Transition écologique : enfin des moyens à la hauteur des ambitions ?

Rouages de la croissante verte

Il faut mettre de l'huile dans les rouages de la transition écologique !

Publié par Yannick Régnier le 06/07/2018

Le gouvernement a clairement fait de la lutte contre le réchauffement climatique une de ses priorités. Nicolas Hulot l'a répété vendredi 6 juillet lors de la présentation sur la première année de son plan climat. Pourtant, ces ambitions ne se traduisent pas sur le terrain et la France reste en retard sur ses objectifs de réduction des émissions de gaz à effet de serre.

Le CLER – Réseau pour la transition énergétique se joint à Amorce (Association de collectivités, gestion des déchets, réseaux de chaleurs, gestion locale de l’énergie) et à de multiples structures signataires pour défendre une territorialisation de la « contribution climat-énergie » à définir dans le cadre du projet de loi de finances pour 2019 dans le communiqué ci-dessous :

Défendre une territorialisation de la contribution climat-énergie

La fiscalité sur le carbone continue quant à elle d’augmenter rapidement, et représentera plus de 15 milliards d’euro de recettes en 2022. Entre 2019 et 2022, les seules recettes nouvelles pourraient former une cagnotte carbone de 27,5 milliards d’euros. Cette fiscalité pesant sur le coût des énergies fossiles est un levier pour favoriser des solutions plus vertueuses pour le climat. Toutefois, si elle ne s’accompagne pas de moyens visant à développer dans les territoires les alternatives aux énergies fossiles (chaleur, électricité et gaz renouvelables, rénovation énergétique et lutte contre la précarité énergétique, mobilité, soutien aux changements de comportement, etc), cela reviendra à taxer davantage les Français, et plus encore les familles avec enfant(s), sans leur donner les moyens de réduire leur consommation d‘énergies fossiles et leurs factures d’énergie.

Rendre la fiscalité écologique plus efficace, plus juste et véritablement cohérente

Il est donc désormais indispensable et urgent que les recettes de la fiscalité écologique soit consacrée à la transition écologique pour la rendre plus efficace, plus juste et lui donner une véritable cohérence. Pour les structures signataires, cette affectation doit se faire au plus près des territoires, car c’est à ce niveau-là que se jouera la transition énergétique. En effet, elles partagent la vision qu’a exprimée Sébastien LECORNU dans la tribune publiée dans Le Parisien le 2 juillet : la transition énergétique supposera la création d’un nouveau modèle décentralisé et ne pourra donc pas se faire sans les territoires. Elles rappellent toutefois que pour agir, les territoires ont besoin que l’État mette en place des moyens pour accompagner leurs politiques énergie climat et réussir la transition énergétique. C’est de cette manière que les Français pourront bénéficier des emplois liés aux travaux et aux investissements que la transition énergétique va déclencher et que les ménages verront leur facture baisser et pourront sortir de la précarité énergétique. Cette vision est défendue unanimement par les représentants des collectivités, mais aussi des ONG environnementales et des représentants des familles. Un récent avis du CESE va également dans ce sens.

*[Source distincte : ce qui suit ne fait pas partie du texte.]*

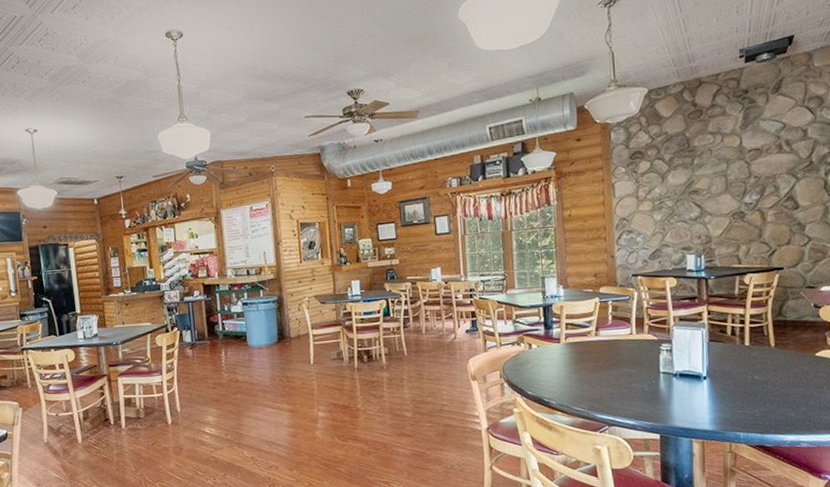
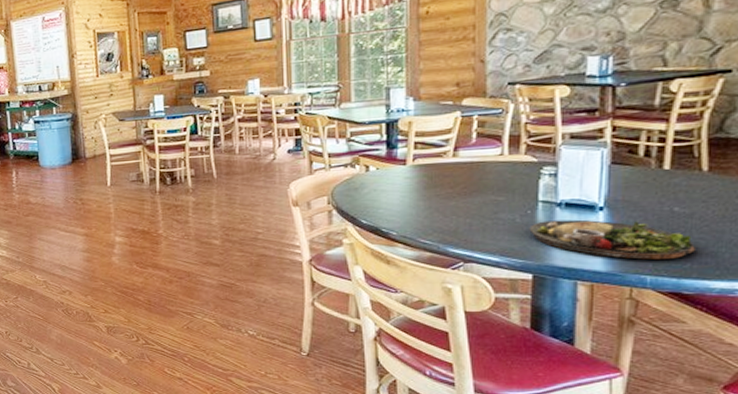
dinner plate: none [655,387,771,419] -> present [529,219,695,260]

Intégrer cette mesure au projet de loi de finances pour 2019

Suite aux récentes annonces du Premier Ministre, qui a affiché sa volonté d’avancer sur ce sujet, les structures signataires se tiennent à disposition du gouvernement pour ouvrir enfin les discussions sur la territorialisation de la Contribution Climat Énergie. Celles-ci doivent permettre de définir les modalités pour intégrer cette mesure au projet de loi de finances pour 2019 afin de confirmer les ambitions du gouvernement pour le climat et les territoires. Sans cela, l’augmentation de la fiscalité environnementale aura pour seul impact d’apporter de nouvelles recettes budgétaires à l’État.